La Constitution stipule que ce droit est absolu et inaliénable et l'article 45 précise qu'il ne peut en aucun cas être restreint. (conseil-constitutionnel.fr)

La Constitution dispose cependant que, pour certains textes, le peuple peut être appelé à voter directement la loi par voie de référendum. (assemblee-nationale.fr)

Avec "l'article" :

L'article 72-2 alinéa 2 de la Constitution dispose que « les collectivités territoriales peuvent recevoir tout ou partie du produit des impositions de toutes natures. La loi peut les autoriser à en fixer l'assiette et le taux dans les limites qu'elle détermine ». (conseil-constitutionnel.fr)

L'article 29-2 de la Constitution stipule : " L'âge requis pour l'exercice du droit de vote est celui qui aura obtenu la majorité des voix à un référendum organisé aux termes de la loi du 25 mars 1953." (senat.fr)

Je ne dis pas qu'un des termes n'est pas préférable, mais au minimum l'usage hésite, même les personnes dont c'est le métier. Même si il existe des exemples, selon moi "l'article stipule" est fautif, c'est celui que j'ai eu le plus de mal à trouver dans des contextes officiels (ici c'est dans une traduction de la constitution danoise il me semble).
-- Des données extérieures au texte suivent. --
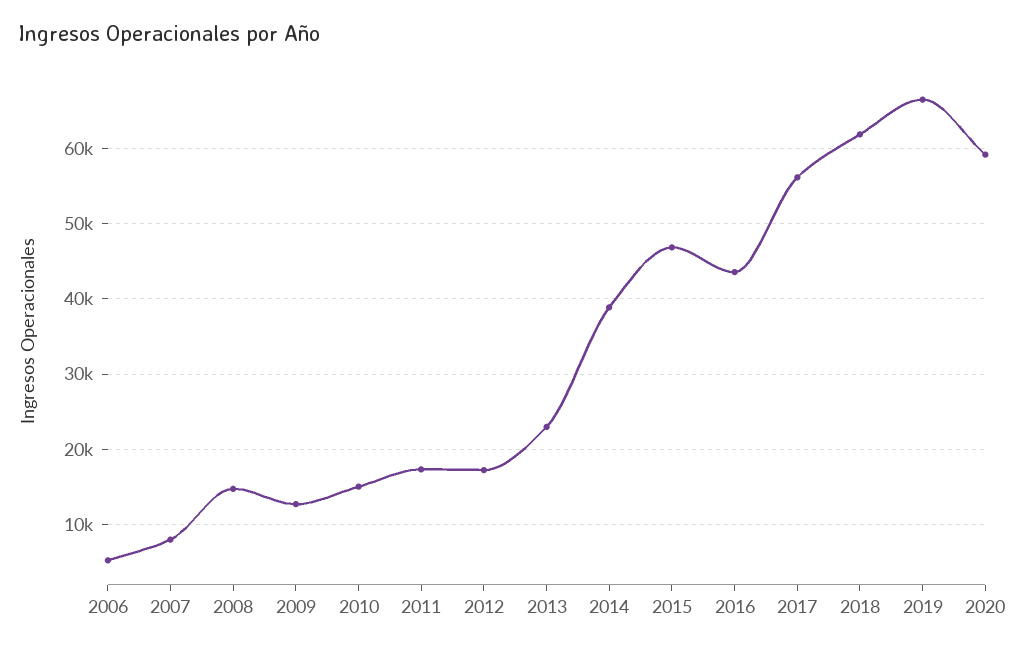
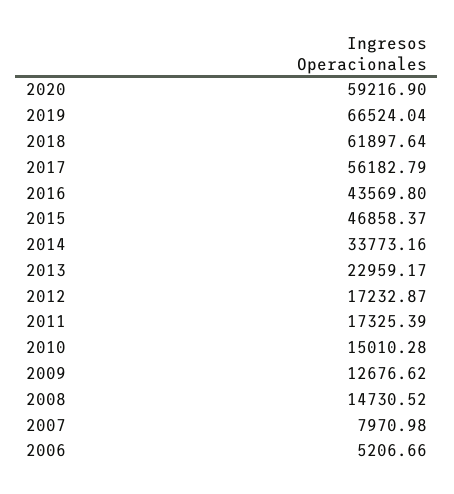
2014: 39000 -> 33773.16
Quand on utilise directement "la constitution <verbe>", les deux sont utilisés. J'aurais tendance à penser que seul l'un des deux est correct mais je ne saurais pas me prononcer sur lequel.

1
  • Y'a une provision de la constitution qui stipule clairement que c'est la prison direct si tu te plantes et que tu utilises le mot incorrect.